Teenage Sex & Death at Camp Miasma

Frameline blurb: A queer psychosexual slasher that stars Emmy-winning actors Hannah Einbinder (Hacks) and Gillian Anderson (The X-Files), Jane Schoenbrun’s latest film cements their place as one of queer and trans cinema’s most vital auteurs. In this riveting two-hander, Einbinder stars as Kris, a passionate writer who’s hired to reinvigorate their favorite horror movie franchise, Camp Miasma, after it suffers years of slapdash sequels and waning fandom.

Kris travels to an abandoned summer camp to meet the now-reclusive actress, Billy (Anderson), who played the original flick’s final girl. But as the two women unravel the ways in which Camp Miasma has shaped them, they descend into a frenzied, blood-soaked world of desire, self-discovery, and delirium.

Described as “an insane yet cozy midnight odyssey” by writer/director Schoenbrun (We're All Going to the World's Fair; I Saw the TV Glow), Teenage Sex and Death at Camp Miasma is a brilliant, funny, and poignant meta meditation on the stories that make us — on final girls and their monsters — and the process of becoming.

Featuring echoes of Mulholland Drive, standout central performances, and an impeccable cast that includes Jack Haven (I Saw the TV Glow), Jasmin Savoy Brown (Yellowjackets), Eva Victor (Sorry, Baby), and Zach Cherry (Severance), Schoenbrun’s latest is a truly singular vision.

My take: To begin with, I’ve never been much of a fan of slasher films; it’s just really not my genre at all. For that reason, I haven’t seen very many of them, with the notable exception of Nightmare on Elm Street 2 (Frameline37). As for Teenage Sex & Death at Camp Miasma, the blood and gore was so over-the-top cartoonish that it didn’t bother me. In the very first scene, included in the preview linked below, someone gets slashed, and their blood fountains upward like a fire hose, blasting upward three stories high, and that sets the tone. On the down side, though, I’m certain I missed many, quite possibly dozens, of the references to famous horror films. The characters do directly discuss the blatant misogyny and homo- and transphobia that underpins so many horror films. At one point, Billy (Gillian Anderson) says to Kris (Hannah Einbinder): “You’ve remade Psycho from the perspective of the shower curtain.” Of course, I’ve seen the shower scene from Psycho, but I have never seen the whole film, so I’m sure much of the nuance of that line is lost on me.

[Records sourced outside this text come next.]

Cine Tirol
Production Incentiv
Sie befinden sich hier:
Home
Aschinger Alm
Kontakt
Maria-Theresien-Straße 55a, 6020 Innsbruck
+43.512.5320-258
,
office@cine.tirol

When I was in college, a group of students went on a weekend retreat in February at a summer camp. The resident staff showed us around when we arrived, pointing out, “Over here is where Jason impaled someone with a pitchfork, and in this cabin is where Jason comes up through the floor to stab two people,” or something to that effect. I was the only person in the group who had never seen Friday the 13th, and I was, not coincidentally, the only person in the group who slept well that night.

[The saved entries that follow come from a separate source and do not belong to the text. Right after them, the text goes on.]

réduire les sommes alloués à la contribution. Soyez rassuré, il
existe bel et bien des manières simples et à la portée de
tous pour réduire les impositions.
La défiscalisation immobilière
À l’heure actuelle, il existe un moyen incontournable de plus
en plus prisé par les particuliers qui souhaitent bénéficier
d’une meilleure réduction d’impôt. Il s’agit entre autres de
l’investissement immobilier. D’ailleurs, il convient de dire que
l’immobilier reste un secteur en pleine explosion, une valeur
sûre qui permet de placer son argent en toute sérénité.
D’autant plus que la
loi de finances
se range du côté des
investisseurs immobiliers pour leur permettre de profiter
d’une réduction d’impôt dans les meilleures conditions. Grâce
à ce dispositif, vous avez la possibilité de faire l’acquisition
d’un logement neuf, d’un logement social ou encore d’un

If you are a fan of horror films, and especially slashers, Teenage Sex & Death at Camp Miasma is a love letter to you, as well as a campy satire to the edge of parody, and you don’t need me to tell you to go see it. If you’re not a fan of slasher films at all, watch the preview, which includes the multi-story fountain of blood. If that image doesn’t turn you away, you’ll probably be fine. The ride from there is wild, with a number of twists and flips along the way. Worth seeing even if you’re usually not a slasher fan; highly recommended.